Considérons maintenant l'état de la Liturgie dans les différentes parties du monde chrétien, au XIXe siècle.
L'unité romaine a régné sans partage, durant les quarante premières années de ce siècle, dans l'Italie, où les semences
implantées par Ricci, sans être détruites, peut-être, n'ont plus rien produit à la surface ; dans l'Espagne et le Portugal, auxquels il faut joindre les nombreuses églises fondées autrefois dans
les deux Indes par ces royaumes ; dans la Belgique, la Suisse, et on pourrait même ajouter l'Allemagne, s'il n'y avait de changements liturgiques que ceux dont les livres du chœur et de l'autel
portent la trace. Mais ce dernier pays est aujourd'hui le théâtre des plus graves événements dans les choses du culte divin, nous devons les signaler au lecteur ; nous traiterons ensuite de la
Liturgie en Angleterre, et dans les pays soumis à la Russie.

Vos consignes → Recopiez mot pour mot le passage de l'extrait sur la Liturgie au XIXe siècle, depuis « L'unité romaine a » jusqu'à « à la Russie. » inclus. Vous n'aurez pas besoin de la liste.

Données recueillies →
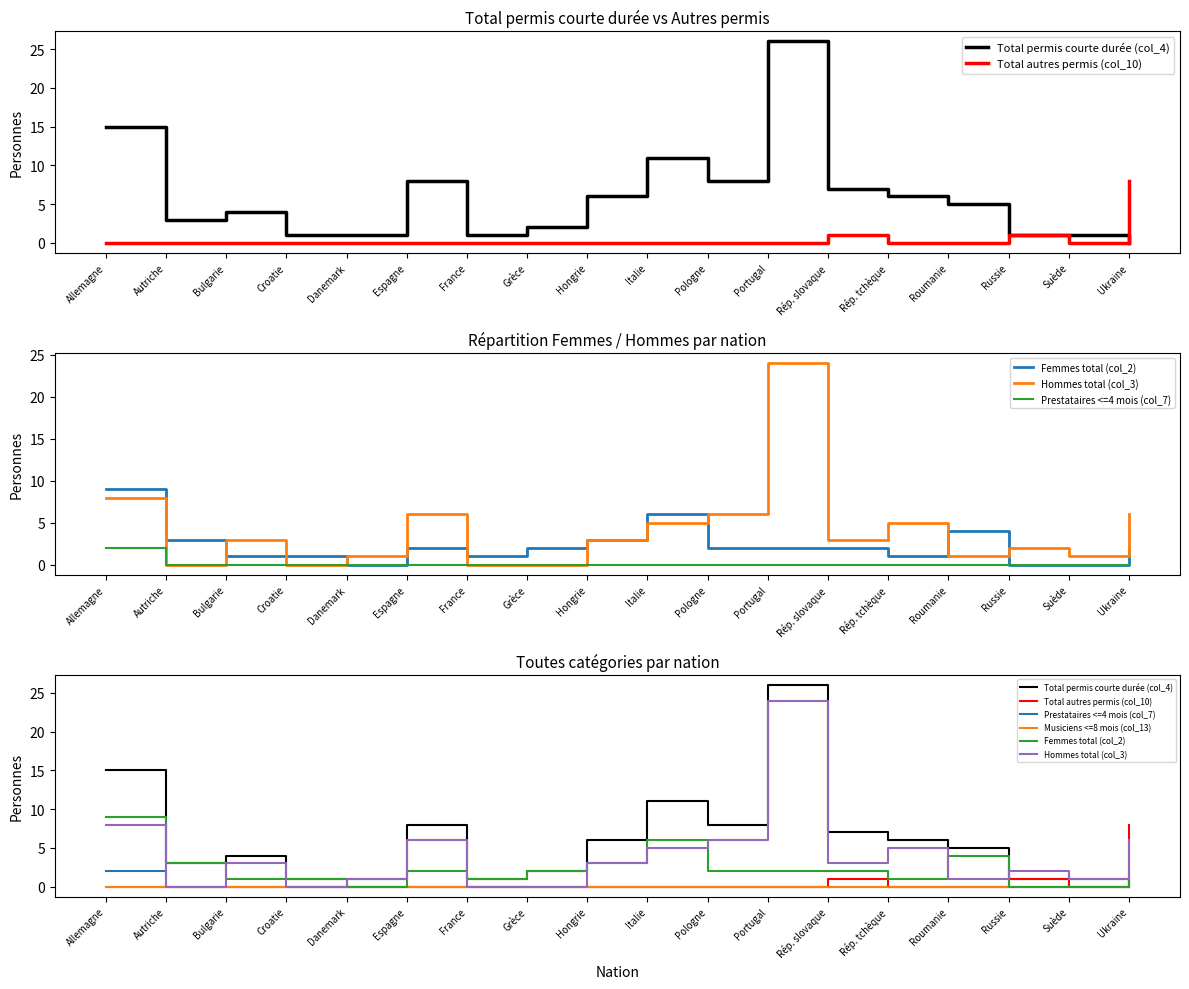

How many series are shown in this chart?

6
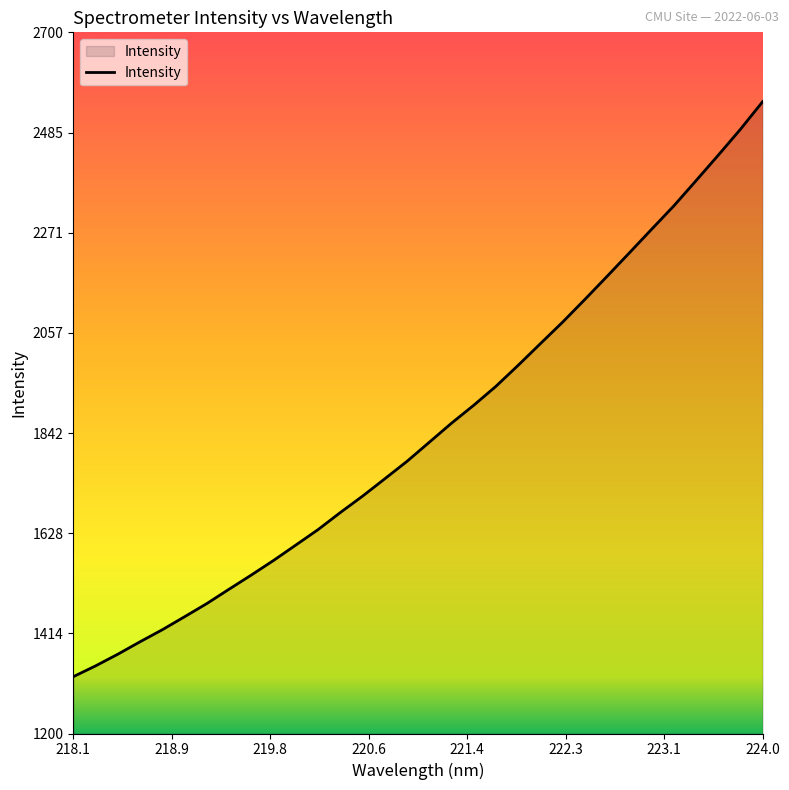

What is the maximum value shown in the chart?

2551.6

Solution →
L'unité romaine a régné sans partage, durant les quarante premières années de ce siècle, dans l'Italie, où les semences
implantées par Ricci, sans être détruites, peut-être, n'ont plus rien produit à la surface ; dans l'Espagne et le Portugal, auxquels il faut joindre les nombreuses églises fondées autrefois dans
les deux Indes par ces royaumes ; dans la Belgique, la Suisse, et on pourrait même ajouter l'Allemagne, s'il n'y avait de changements liturgiques que ceux dont les livres du chœur et de l'autel
portent la trace. Mais ce dernier pays est aujourd'hui le théâtre des plus graves événements dans les choses du culte divin, nous devons les signaler au lecteur ; nous traiterons ensuite de la
Liturgie en Angleterre, et dans les pays soumis à la Russie.